John Moriarty received his A. B. in Physics from the University of California, Berkeley in 1965 and his Ph.D. in Applied Physics from Stanford University in 1971. During his early career, John held postdoctoral research positions at the Los Alamos Scientific Laboratory and the University of Cambridge, and then later academic research and teaching positions at the College of William and Mary and the University of Cincinnati. Since joining LLNL in 1982, he has engaged in high-pressure physics research, including multiphase equations of state, phase transitions and the thermodynamic properties of transition and actinide metals, as well as the multiscale materials modeling of mechanical properties in these materials. In his research, John has developed robust methods to calculate quantum-mechanical interatomic potentials in metals and alloys based on first-principles density functional theory, and he is the principal developer of MGPT (model generalized pseudopotential theory) potentials for large-scale atomistic simulations. John has received two DOE Weapons Recognition of Excellence Awards, one in 1994 for Technical Excellence in Materials Science and another in 2010 for Multiphase Plutonium Equation of State. In 2005 he was elected a Fellow of the American Physical Society, and in 2009 he received an APS award as an Outstanding Referee of APS journals.

Selected Papers

  1. Quantum-Mechanical Interatomic Potentials with Electron Temperature for Strong Coupling Transition Metals, J. A. Moriarty, R. Q. Hood and L. H. Yang, Phys. Rev. Lett. 108, 036401 (2012).
  2. Dislocations in bcc Transition Metals at High Pressure, L. H. Yang, M. Tang and J. A. Moriarty, in Dislocations in Solids, Volume 16, edited by J. P. Hirth and L. Kubin (Elsevier, The Netherlands: North-Holland, 2010), pp. 1-46.
  3. Robust Quantum-Based Interatomic Potentials for Multiscale Modeling in Transition Metals, J. A. Moriarty, L. X. Benedict, J. N. Glosli, R. Q. Hood, D. A. Orlikowski, M. V. Patel, P. Söderlind, F. H. Streitz, M. Tang and L. H. Yang, J. Mater. Research 21, 563 (2006).
  4. Atomistic Simulations of Dislocations and Defects, J. A. Moriarty, V. Vitek, V. V. Bulatov, and S. Yip, J. Computer-Aided Mater.
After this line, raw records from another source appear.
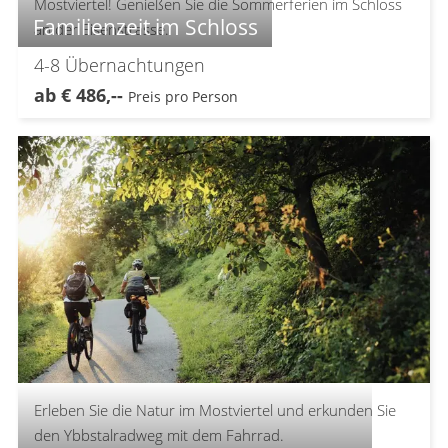
Mostviertel! Genießen Sie die Sommerferien im Schloss
Familienzeit im Schloss
an der Eisenstrasse.
4-8
Übernachtungen
ab
€
486,--
Preis pro Person
Erleben Sie die Natur im Mostviertel und erkunden Sie
den Ybbstalradweg mit dem Fahrrad.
Design 9, 99 (2002).
  5. Quantum-Based Atomistic Simulation of Materials Properties in Transition Metals, J. A. Moriarty, J. F. Belak, R. E. Rudd, P. Söderlind, F. H. Streitz, and L. H. Yang, J. Phys.: Condens. Matter 14, 2825 (2002).
  6. First-Principles Interatomic Potentials for Transition-Metal Aluminides: Theory and Trends across the 3d Series, J. A. Moriarty and M. Widom, Phys. Rev. B 56, 7905 (1997).
  7. First-Principles Interatomic Potentials for Transition-Metal Surfaces, J. A. Moriarty and R. Phillips, Phys. Rev. Lett. 66, 3036 (1991).
  8. Density-Functional Formulation of the Generalized Pseudopotential Theory. III. Transition-Metal Interatomic Potentials, J. A. Moriarty, Phys. Rev. B 38, 3199 (1988).